Intel Xeon E7 Balloons In-memory Capacity, Targets Real-Time Analytics
Who crunches more data faster, wins. It’s this drive that cuts through and clarifies the essence of the evolutionary spirit in the computer industry, the dual desire to get to real time with bigger and bigger chunks of data. The locomotive: HPC technologies adapted to enterprise mission-critical data analytics.
With its memory capacity of up to 24TB in an eight-socket system, the largest capacity in the industry according to Intel, the new Xeon processor E7-8800/4800 v4 allows massive datasets to be stored in memory in support of real-time data analytics applications. The processor family offers traditional four- and eight-socket support and is designed for configurations up to 256 sockets via third-party node controllers. It is used in OEM system designs that currently feature up to 64 sockets.
The result: up to 2X more analytic query performance, according to Pat Buddenbaum, general manager of Intel's Enterprise IT Solutions. He emphasized that the new processor is targeting the real-time, mission critical space across multiple industries and applications, including fraud and intrusion detection, power grid outage response, high volume trading and customer engagement.

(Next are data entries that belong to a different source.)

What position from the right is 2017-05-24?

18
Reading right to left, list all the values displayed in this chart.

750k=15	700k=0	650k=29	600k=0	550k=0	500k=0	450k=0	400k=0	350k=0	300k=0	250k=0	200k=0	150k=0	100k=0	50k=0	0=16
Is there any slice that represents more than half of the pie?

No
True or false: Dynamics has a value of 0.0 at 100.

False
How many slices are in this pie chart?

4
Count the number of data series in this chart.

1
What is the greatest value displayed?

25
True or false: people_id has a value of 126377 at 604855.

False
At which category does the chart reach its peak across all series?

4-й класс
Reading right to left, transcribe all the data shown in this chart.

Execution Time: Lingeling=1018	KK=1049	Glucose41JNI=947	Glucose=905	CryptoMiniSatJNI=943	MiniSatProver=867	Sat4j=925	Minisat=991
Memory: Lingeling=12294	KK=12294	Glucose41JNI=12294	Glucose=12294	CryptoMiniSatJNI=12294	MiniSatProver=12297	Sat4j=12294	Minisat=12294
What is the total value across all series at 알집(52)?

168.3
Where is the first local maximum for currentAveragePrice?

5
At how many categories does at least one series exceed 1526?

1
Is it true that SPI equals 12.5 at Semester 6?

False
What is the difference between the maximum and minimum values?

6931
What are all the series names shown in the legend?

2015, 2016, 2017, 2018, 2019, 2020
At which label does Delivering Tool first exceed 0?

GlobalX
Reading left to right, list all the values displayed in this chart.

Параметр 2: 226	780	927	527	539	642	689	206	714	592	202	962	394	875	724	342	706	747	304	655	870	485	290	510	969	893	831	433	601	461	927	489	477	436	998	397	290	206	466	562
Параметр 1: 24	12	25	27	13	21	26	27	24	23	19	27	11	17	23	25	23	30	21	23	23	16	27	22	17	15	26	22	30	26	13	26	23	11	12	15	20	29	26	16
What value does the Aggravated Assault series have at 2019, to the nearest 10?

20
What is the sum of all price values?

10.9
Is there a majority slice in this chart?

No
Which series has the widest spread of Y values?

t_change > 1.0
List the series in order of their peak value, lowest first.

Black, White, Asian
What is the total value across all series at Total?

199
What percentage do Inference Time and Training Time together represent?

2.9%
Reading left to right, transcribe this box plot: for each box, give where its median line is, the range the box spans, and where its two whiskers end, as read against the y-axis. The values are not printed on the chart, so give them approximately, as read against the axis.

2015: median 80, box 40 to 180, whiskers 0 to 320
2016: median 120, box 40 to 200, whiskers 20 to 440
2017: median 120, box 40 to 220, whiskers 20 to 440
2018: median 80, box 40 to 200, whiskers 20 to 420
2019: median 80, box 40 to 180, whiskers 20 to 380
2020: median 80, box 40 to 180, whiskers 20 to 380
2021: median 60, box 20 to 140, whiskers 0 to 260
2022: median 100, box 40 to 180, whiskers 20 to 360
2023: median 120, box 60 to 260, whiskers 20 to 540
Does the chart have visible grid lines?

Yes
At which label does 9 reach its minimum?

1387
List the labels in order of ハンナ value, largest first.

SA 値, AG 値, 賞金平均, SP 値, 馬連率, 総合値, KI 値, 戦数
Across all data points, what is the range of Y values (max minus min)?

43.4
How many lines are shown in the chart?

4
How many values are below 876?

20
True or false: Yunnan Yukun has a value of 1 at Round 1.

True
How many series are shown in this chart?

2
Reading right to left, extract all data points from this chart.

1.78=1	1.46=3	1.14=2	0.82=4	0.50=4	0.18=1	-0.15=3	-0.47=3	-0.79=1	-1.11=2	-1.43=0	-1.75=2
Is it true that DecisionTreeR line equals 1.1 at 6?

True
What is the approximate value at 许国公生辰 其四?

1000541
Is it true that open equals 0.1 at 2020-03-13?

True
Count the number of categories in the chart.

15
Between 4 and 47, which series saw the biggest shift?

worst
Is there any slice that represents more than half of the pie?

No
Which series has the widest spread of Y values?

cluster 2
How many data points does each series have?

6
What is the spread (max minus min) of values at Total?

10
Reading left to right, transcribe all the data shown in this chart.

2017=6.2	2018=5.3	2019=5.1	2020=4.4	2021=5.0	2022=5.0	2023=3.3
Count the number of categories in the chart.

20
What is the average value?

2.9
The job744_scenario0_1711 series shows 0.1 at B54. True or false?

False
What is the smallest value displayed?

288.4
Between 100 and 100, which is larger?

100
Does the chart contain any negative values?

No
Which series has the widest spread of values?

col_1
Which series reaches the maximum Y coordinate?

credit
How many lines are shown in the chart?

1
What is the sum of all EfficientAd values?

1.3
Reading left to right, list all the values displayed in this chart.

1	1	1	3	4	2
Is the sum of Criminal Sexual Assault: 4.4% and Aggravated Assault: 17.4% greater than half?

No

“Data in the cloud today is mostly generated by people,” Buddenbaum told EnterpriseTech, “whether by transactions that we do with online purchases, whether in social media, all of those represent people in position to generate the data. But increasingly we see the role of IoT, these machines, becoming more integrated into these systems. We believe data will rapidly outpace what we’re seeing today, and we believe the analytics of the data will really define the winners of the future.”
The focus is “how to get better yields on the product,” Buddenbaum said, “how do you improve your network intrusion detection for your IT organization; or if it’s customer engagement, how do you better retain your customer base, how do you reach out and personalize the experience. We see all of that being driven by data analytics and the pervasive usage of it.”
The announcement of the Xeon E7 family, built on the high-end “Brickland” server platform based on Intel’s Ivy Bridge-EX processor, follows Intel’s March 31 announcement of the Xeon “Broadwell” E5-2600 v4. The E7 family supports scale-up architectures (adding more resources to a single node and a single system image) in which high core count and very high memory (>1TB) are required. E5 processors, on the other hand, support scale-out architectures (adding more nodes to scale performance) with a distributed processing approach for scale-out Apache Hadoop deployments, HPC and machine learning.
Beyond memory capacity and throughput, Intel said the Xeon E7-8800/4800 v4 also incorporates more than 70 RAS (reliability, availability, serviceability) features for the high availability requirements of mission critical workloads. They include error recovery mechanisms, such as memory mirroring, that don’t drive up system-wide memory requirements.
Patrick Moorhead, president of analyst firm Moor Insights & Strategy, told EnterpriseTech that Xeon has become Intel’s workhorse for scale-up enterprise analytics since dialing back Itanium years ago.
“It took a while for Intel to get to the memory addressability, RAS, and the kind of performance and features needed in those spaces, but they’re there now,” he said.
“Intel is tired of playing second fiddle to IBM and Oracle in big iron, scale-up areas and are spending tons of R&D in this space,” said Moor. “Intel’s play here is to drive sufficient-enough levels of performance and RAS, but leverage their immense scale they have with Xeon. Intel controls 95 percent of the server market and that gives them cost advantages not just in the CPU but the platform. HPE has done the most work in this high-end Xeon space with Integrity Superdome X Server.”
Intel said the E7 v4 processor family has built-in security features that provide up to 70 percent more encryption performance per core4, enabling protection of a growing amount of data with less performance impact. Another feature is Intel’s OS Guard, which now includes “supervisor mode access protection” for more control over user access to sensitive data.
The E7 v4 also has enhanced hardware-assisted virtualization, Intel said, that allows IT to virtualize mission-critical enterprise workloads and move them into cloud-scale environments. This lowers latencies when entering and exiting virtual machines (VMs), fewer VM interrupts via posted interrupts, and less overhead in fault-tolerant environments with page modification logging.
For resource orchestration and service level management across multiple applications, the E7 includes telemetry features, such as Intel Resource Director Technology, designed to provide visibility and control over shared platform resources for scheduling, load balancing and workload migration across virtual machines.